Many Chief Financial Officers (CFOS) are eagerly concerned about their tax cost profiles and are eagerly managing them in order to increase profitability, according to the KPMG annual CFO Outlook Survey for 2019 which provides valuable insight into how CFOS and their organisations view the business environment.
This year’s survey report reveals most prominent areas of concern for CFO with respect to the government’s tax policies. They include: ambiguous tax provisions and lengthy tax dispute resolution process; aggressive tax collection drive; and multiplicity of taxes.
The CFOS views come on the heels of the Nigerian tax authorities estimating about 50 percent increase in tax revenues in 2019 compared with the previous year (2018) record.

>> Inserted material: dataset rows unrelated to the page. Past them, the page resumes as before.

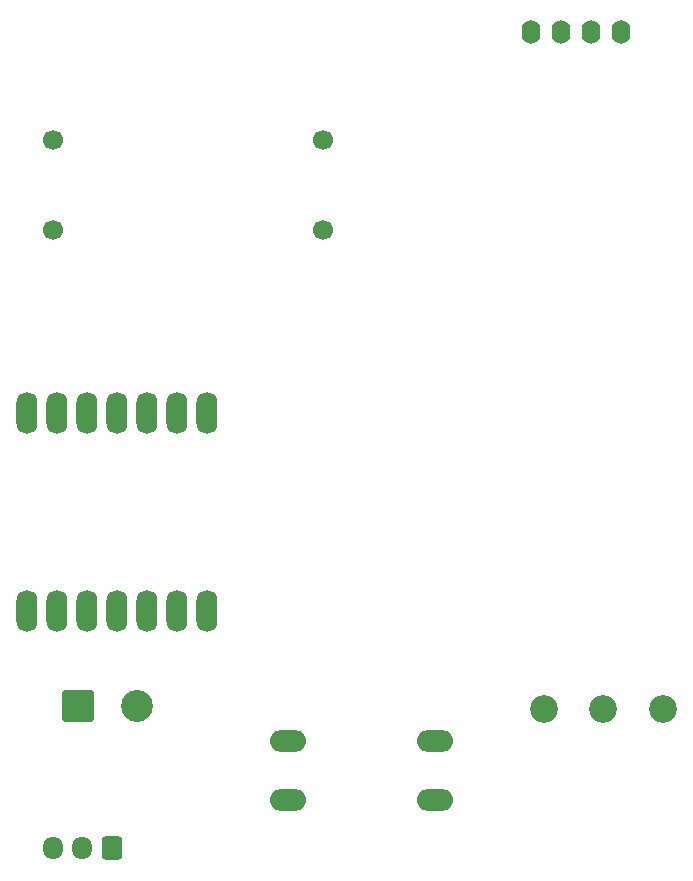
<source format=gbr>
%TF.GenerationSoftware,KiCad,Pcbnew,7.0.10*%
%TF.CreationDate,2024-02-12T12:18:25-08:00*%
%TF.ProjectId,PCB,5043422e-6b69-4636-9164-5f7063625858,1.0*%
%TF.SameCoordinates,Original*%
%TF.FileFunction,Soldermask,Bot*%
%TF.FilePolarity,Negative*%
%FSLAX46Y46*%
G04 Gerber Fmt 4.6, Leading zero omitted, Abs format (unit mm)*
G04 Created by KiCad (PCBNEW 7.0.10) date 2024-02-12 12:18:25*
%MOMM*%
%LPD*%
G01*
G04 APERTURE LIST*
G04 Aperture macros list*
%AMRoundRect*
0 Rectangle with rounded corners*
0 $1 Rounding radius*
0 $2 $3 $4 $5 $6 $7 $8 $9 X,Y pos of 4 corners*
0 Add a 4 corners polygon primitive as box body*
4,1,4,$2,$3,$4,$5,$6,$7,$8,$9,$2,$3,0*
0 Add four circle primitives for the rounded corners*
1,1,$1+$1,$2,$3*
1,1,$1+$1,$4,$5*
1,1,$1+$1,$6,$7*
1,1,$1+$1,$8,$9*
0 Add four rect primitives between the rounded corners*
20,1,$1+$1,$2,$3,$4,$5,0*
20,1,$1+$1,$4,$5,$6,$7,0*
20,1,$1+$1,$6,$7,$8,$9,0*
20,1,$1+$1,$8,$9,$2,$3,0*%
G04 Aperture macros list end*
%ADD10RoundRect,0.250000X0.600000X0.725000X-0.600000X0.725000X-0.600000X-0.725000X0.600000X-0.725000X0*%
%ADD11O,1.700000X1.950000*%
%ADD12RoundRect,0.250001X-1.099999X-1.099999X1.099999X-1.099999X1.099999X1.099999X-1.099999X1.099999X0*%
%ADD13C,2.700000*%
%ADD14C,2.340000*%
%ADD15O,1.778000X3.556000*%
%ADD16C,1.700000*%
%ADD17O,3.048000X1.850000*%
%ADD18O,1.600000X2.000000*%
G04 APERTURE END LIST*
D10*
%TO.C,SW1*%
X207475400Y-136711000D03*
D11*
X204975400Y-136711000D03*
X202475400Y-136711000D03*
%TD*%
D12*
%TO.C,BT1*%
X204639100Y-124654800D03*
D13*
X209639100Y-124654800D03*
%TD*%
D14*
%TO.C,RV1*%
X254096800Y-124904000D03*
X249096800Y-124904000D03*
X244096800Y-124904000D03*
%TD*%
D15*
%TO.C,U1*%
X200287200Y-99855600D03*
X202827200Y-99855600D03*
X205367200Y-99855600D03*
X207907200Y-99855600D03*
X210447200Y-99855600D03*
X212987200Y-99855600D03*
X215527200Y-99855600D03*
X200287200Y-116619600D03*
X202827200Y-116619600D03*
X205367200Y-116619600D03*
X207907200Y-116619600D03*
X210447200Y-116619600D03*
X212987200Y-116619600D03*
X215527200Y-116619600D03*
%TD*%
D16*
%TO.C,M1*%
X202522400Y-76716200D03*
X202522400Y-84336200D03*
X225382400Y-84336200D03*
X225382400Y-76716200D03*
%TD*%
D17*
%TO.C,SW2*%
X222346800Y-132604000D03*
X234846800Y-132604000D03*
X222346800Y-127604000D03*
X234846800Y-127604000D03*
%TD*%
D18*
%TO.C,OLED_Brd1*%
X250604600Y-67597600D03*
X248064600Y-67597600D03*
X245524600Y-67597600D03*
X242984600Y-67597600D03*
%TD*%
M02*

</source>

The CFOS believe that the various tax and regulatory authorities will also be required to engender a more inclusive engagement model to drive the pro-business agenda of the Government.
They noted critical intervention areas such as: policy of using commission-based consultants; apparent absence of a risk-based approach to audits by the tax authorities, particularly the Federal Inland Revenue Service (FIRS); targeted investigation; prolonged tax audit process; lack of accountability on taxes collected or a lack of tax contribution reporting framework, by the Government; and multiple audits and regulatory
over-reach.
The survey quoted Sharafadeen Muhammed, CFO, Citi Bank saying, “It is commendable that the government is seeking to drive more tax revenues as our tax to GDP ratio of 4percent is very poor compared to other African countries. However, the approach adopted can be improved by shifting the focus on increasing the tax base.”
The survey also quoted Oluseyi Kumapayi, Chief Financial Officer, Access Bank, saying “the amount of inconsistency and lack of clarity on the tax regimes in the different jurisdictions/states makes life difficult for anyone who runs operations nationwide, it makes it hard to prepare”.
“Over the last two years, the growing tax collection drive and evolving tax environment have been major stay awake issues for many CFOS surveyed in the annual KPMG CFO Survey.
“This has been largely because of the growing government focus on tax – evidenced by the multiplicity of taxes, multi-agency tax reviews, among others. Not much of that concern seems to have gone away with the turn of a new year”, KPMG noted in the survey.
“We obtained the views of CFOS on the outlook for their businesses in 2019, what they believe the Government should prioritize to create an enabling environment and the impact of the finance function in achieving organizational goals,” said Tola Adeyemi, Partner and Head, Audit Services, KPMG in Nigeria.
“In comparison to 2018, CFOS are much less optimistic about the prospects for growth in the Nigerian Economy,” Adeyemi said.
He noted that the need to broaden the tax base rather than overburdening existing payers also remains a recurring theme.
“Our study revealed that the critical ‘stay awake’ issues for CFOS for 2019 are: profitability and cost management issues; macroeconomic issues, and tax and regulatory policy. In some respects, these are the traditional stay awake issues one would expect within the context of a fragile economy,” he said.
The Federal Inland Revenue Service (FIRS) re-wrote Nigeria’s revenue collection history in 2018 when it collected a total of N5.320trillion. Tunde Fowler, Executive Chairman (FIRS) said it is targeting N8trillion for 2019.
The ongoing integration of databases will fetch the nation a total of 45million individual and corporate taxpayers, Oseni Elamah, Executive Secretary, Joint Tax Board (JTB) said recently in Abuja.
“Government’s sustained focus on increasing revenue through taxation remains a key issue. This is consistent with our survey outcome from 2018. CFOS remain concerned about ambiguous tax laws, the perceived aggressive tax collection drive by government and multiplicity of taxes”, Adeyemi added.
As increasing tax burden continues to erode profits of many businesses, KPMG believes that the usefulness of tax technology in achieving tax cost optimisation cannot be over emphasised.
It stated that “deliberate adoption of the right tax technology by organisations will significantly help to put the mind of tax managers and CFOS, at rest in terms of their tax compliance and tax planning.”
“In adopting tax technology, CFOS would need to first review their businesses and operational framework to determine which areas would most benefit from a tax technology intervention.
“Thereafter, the company’s Enterprise Resource Planning (ERP) system would need to be assessed to determine compatibility. Where unique specifications are also required, this may be achieved with the help of the tax technology vendors, working closely with the tax team and in-house IT Unit.
“Continuous monitoring and evaluation would also be required to ensure that the technology is fitfor-purpose and effective at meeting its set objectives”, KPMG noted.